# LightGNN 구현

In [1]:
import os, random
from tqdm import tqdm

import numpy as np
import pandas as pd

import torch
import torch.nn as nn

import torch_geometric
import torch_geometric.nn as geonn
from torch_geometric.data.data import Data

from sklearn.metrics import roc_auc_score, accuracy_score

In [2]:
# pip install torch_geometric

In [3]:
# fix random seed
seed = 42
random.seed(seed)
np.random.seed(seed)
_ = torch.manual_seed(seed)

## load data

In [4]:
# load data
data_dir = '../../../dkt/data'
train_df = pd.read_csv(os.path.join(data_dir, 'train_data.csv'))
test_df = pd.read_csv(os.path.join(data_dir, 'test_data.csv'))
submission_df = pd.read_csv(os.path.join(data_dir, 'sample_submission.csv'))

train_df.shape, test_df.shape

((2266586, 6), (260114, 6))

## 학습 및 테스트 데이터에서 맨 마지막 레코드 제외

In [5]:
train_last = train_df.drop_duplicates(['userID'], keep='last')
test_last = test_df.drop_duplicates(['userID'], keep='last')

# train_df2 = train_df.drop(index=train_last.index).drop_duplicates(['userID', 'assessmentItemID'], keep='last')
train_df2 = train_df.drop_duplicates(['userID', 'assessmentItemID'], keep='last')
test_df2 = test_df.drop(index=test_last.index).drop_duplicates(['userID', 'assessmentItemID'], keep='last')
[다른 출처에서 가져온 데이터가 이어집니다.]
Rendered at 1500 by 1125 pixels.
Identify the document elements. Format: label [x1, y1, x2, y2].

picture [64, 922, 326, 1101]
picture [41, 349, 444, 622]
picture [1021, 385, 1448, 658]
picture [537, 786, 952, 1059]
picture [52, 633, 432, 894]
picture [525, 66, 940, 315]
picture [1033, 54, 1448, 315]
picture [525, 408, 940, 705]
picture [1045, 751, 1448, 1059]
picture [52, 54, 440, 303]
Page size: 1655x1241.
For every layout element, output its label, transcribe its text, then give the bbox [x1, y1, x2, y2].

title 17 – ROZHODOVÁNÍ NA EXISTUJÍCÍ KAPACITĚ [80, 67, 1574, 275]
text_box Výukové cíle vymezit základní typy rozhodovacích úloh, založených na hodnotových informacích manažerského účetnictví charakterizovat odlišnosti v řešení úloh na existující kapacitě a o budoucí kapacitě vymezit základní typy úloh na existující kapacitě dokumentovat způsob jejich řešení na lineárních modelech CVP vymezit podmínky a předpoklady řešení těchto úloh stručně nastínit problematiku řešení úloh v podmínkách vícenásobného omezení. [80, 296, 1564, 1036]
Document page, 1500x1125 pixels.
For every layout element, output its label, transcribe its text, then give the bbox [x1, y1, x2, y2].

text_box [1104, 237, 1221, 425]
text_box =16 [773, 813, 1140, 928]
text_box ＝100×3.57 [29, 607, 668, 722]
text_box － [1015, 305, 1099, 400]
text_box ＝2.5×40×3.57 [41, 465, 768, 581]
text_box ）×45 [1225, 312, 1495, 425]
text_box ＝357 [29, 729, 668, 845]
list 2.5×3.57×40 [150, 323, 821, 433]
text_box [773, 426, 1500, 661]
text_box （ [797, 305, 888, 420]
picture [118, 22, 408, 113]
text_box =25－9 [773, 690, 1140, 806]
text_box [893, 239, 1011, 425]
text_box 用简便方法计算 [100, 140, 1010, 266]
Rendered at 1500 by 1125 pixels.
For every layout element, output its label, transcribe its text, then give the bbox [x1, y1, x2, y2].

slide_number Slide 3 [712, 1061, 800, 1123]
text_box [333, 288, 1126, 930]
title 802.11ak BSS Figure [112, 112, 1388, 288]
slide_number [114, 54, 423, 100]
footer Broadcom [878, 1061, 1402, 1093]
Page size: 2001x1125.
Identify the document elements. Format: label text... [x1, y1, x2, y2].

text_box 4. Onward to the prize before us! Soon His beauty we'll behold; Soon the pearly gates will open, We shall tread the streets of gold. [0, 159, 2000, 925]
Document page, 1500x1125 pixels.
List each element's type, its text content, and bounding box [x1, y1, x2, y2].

base_df = pd.concat([train_df2, test_df2], axis=0)
base_df.shape

(2475974, 6)

### 유저, 아이템 ID 정보 추출 및 사전 만들기

In [6]:
# total user id and item id
user_ids = np.concatenate([train_df.userID.unique(), test_df.userID.unique()])
item_ids = train_df.assessmentItemID.unique()
len(user_ids), len(item_ids)

(7442, 9454)

In [7]:
user_id2index = {uid:i for i, uid in enumerate(user_ids)}
item_id2index = {iid:i+len(user_ids) for i, iid in enumerate(item_ids)}

### 만든 사전으로 ID를 숫자로 변환하기

In [8]:
base_df['userID'] = base_df['userID'].map(lambda x: user_id2index.get(x,x))
base_df['assessmentItemID'] = base_df['assessmentItemID'].map(lambda x: item_id2index.get(x,x))

In [9]:
train_last['userID'] = train_last['userID'].map(lambda x: user_id2index.get(x,x))
train_last['assessmentItemID'] = train_last['assessmentItemID'].map(lambda x: item_id2index.get(x,x))

test_last['userID'] = test_last['userID'].map(lambda x: user_id2index.get(x,x))
test_last['assessmentItemID'] = test_last['assessmentItemID'].map(lambda x: item_id2index.get(x,x))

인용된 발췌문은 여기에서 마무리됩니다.